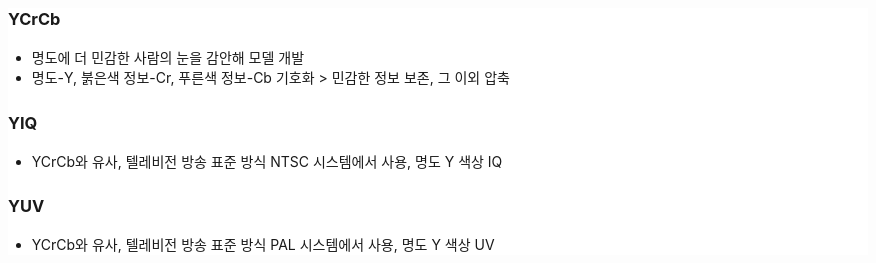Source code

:   

### YCrCb

* 명도에 더 민감한 사람의 눈을 감안해 모델 개발
* 명도-Y, 붉은색 정보-Cr, 푸른색 정보-Cb 기호화 > 민감한 정보 보존, 그 이외 압축

### YIQ

* YCrCb와 유사, 텔레비전 방송 표준 방식 NTSC 시스템에서 사용, 명도 Y 색상 IQ

### YUV

* YCrCb와 유사, 텔레비전 방송 표준 방식 PAL 시스템에서 사용, 명도 Y 색상 UV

Your task – For each line above that includes "시스템에서", make a copy.

Answer box –
* YCrCb와 유사, 텔레비전 방송 표준 방식 NTSC 시스템에서 사용, 명도 Y 색상 IQ
* YCrCb와 유사, 텔레비전 방송 표준 방식 PAL 시스템에서 사용, 명도 Y 색상 UV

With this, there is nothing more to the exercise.